The Agenda

In Defense of the Establishment

Conor Friedersdorf remarks on an interesting problem with Herman Cain’s campaign: Cain’s appeal is that he is an outsider who will challenge conventional wisdom in Washington. But because Cain’s policy expertise is so limited, he is likely to be captured by elements of the Washington Establishment, whose policy expertise he will need to actually run the government.

To some extent, though, I think this just reflects the indispensability of the Washington Establishment, which is a lot better than people like to say it is. While it contains a lot of errors, the Washington Consensus is right more often than it is wrong. Even more importantly, critiques of the Washington Consensus are wrong more often than they are right—meaning that taking Washington Establishment down a peg will tend to do more harm than good.

Take, for example, the Federal Reserve. The Fed has made some big mistakes in the last few years—it was too loose during the middle of the last decade, allowing the housing bubble to inflate, and has been too tight since the housing crash. But the modal critique of the Fed has called for worse policy—even tighter money or, worse yet, a return to the Gold Standard.

Or look at banking. The government has mostly failed to address the root causes of the last financial crisis, by continuing to allow complex financial institutions to profit off risk-taking that is backstopped by an implicit government guarantee. But the ideas with the most populist energy—from calls for indiscriminate debt forgiveness on the left to insistence that we should have just let Citigroup and Bank of America fail on the right—are even worse than what Washington has actually done.

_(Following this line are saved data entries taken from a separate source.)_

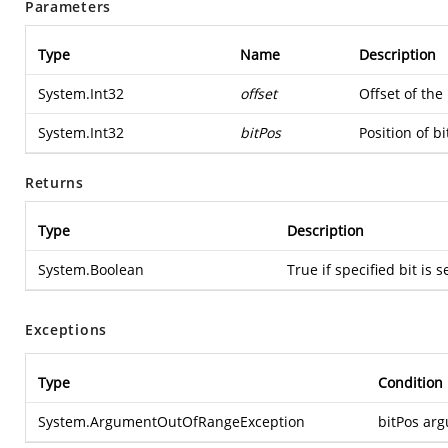
Parameters
Type
Name
Description
System.Int32
offset
Offset of the
System.Int32
bitPos
Position of bi
Returns
Type
Description
System.Boolean
True if specified bit is s
Exceptions
Type
Condition
System.ArgumentOutOfRangeException
bitPos arg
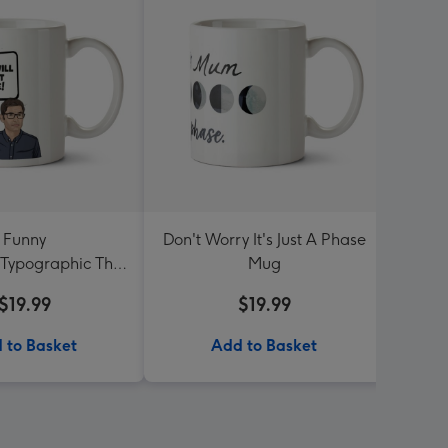
Funny
Don't Worry It's Just A Phase
Sega 
onTypographic This
Mug
S
ill Go Straight
$19.99
$19.99
oux Me Mug
 to Basket
Add to Basket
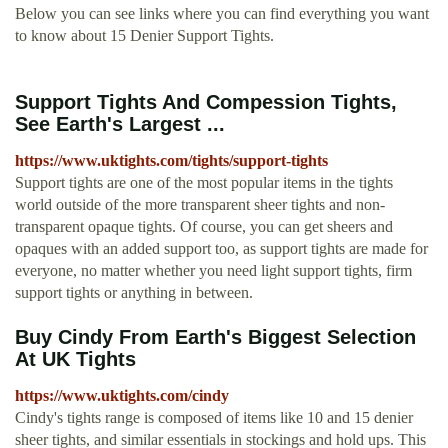
Below you can see links where you can find everything you want
to know about 15 Denier Support Tights.
Support Tights And Compession Tights,
See Earth's Largest ...
https://www.uktights.com/tights/support-tights
Support tights are one of the most popular items in the tights
world outside of the more transparent sheer tights and non-
transparent opaque tights. Of course, you can get sheers and
opaques with an added support too, as support tights are made for
everyone, no matter whether you need light support tights, firm
support tights or anything in between.
Buy Cindy From Earth's Biggest Selection
At UK Tights
https://www.uktights.com/cindy
Cindy's tights range is composed of items like 10 and 15 denier
sheer tights, and similar essentials in stockings and hold ups. This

Since the Washington Consensus contains lots of errors, there are outsiders with better ideas in these areas. Nominal GDP targeting, championed by Scott Sumner and others, would constitute a major improvement of monetary policy. Higher capital requirements and a tax on financial institutions that benefit from government backstops, among other reforms, would reduce systemic risk in the banking sector.

But the question is, would empowering outsiders at the expense of the establishment tend to replace the Washington Establishment’s biggest policy errors with outside wisdom? Or would it more often gut sound-but-unpopular policy and replace existing errors with bigger errors?

There are numerous policy areas where the hegemony of the Washington Establishment is the only thing saving America from popular but terrible ideas—trade, immigration, foreign aid. But perhaps the best example is TARP. This is a program that looks better every day, having prevented an acute collapse of the financial system at very little cost. But in the popular mythology, TARP was a grievous and expensive error that created the Too Big To Fail concept, rather than simply recognizing its existence.

The populist view of TARP as one of the largest errors of 2008 rather than an example of policy success makes believe a weakening of the establishment will throw out the baby and keep the bathwater. It’s much safer to try to improve the Washington Consensus than to unleash the public on the levers of power.

Josh Barro — Mr. Barro is the Walter B. Wriston fellow at the Manhattan Institute. His research is focused on state and local fiscal policy.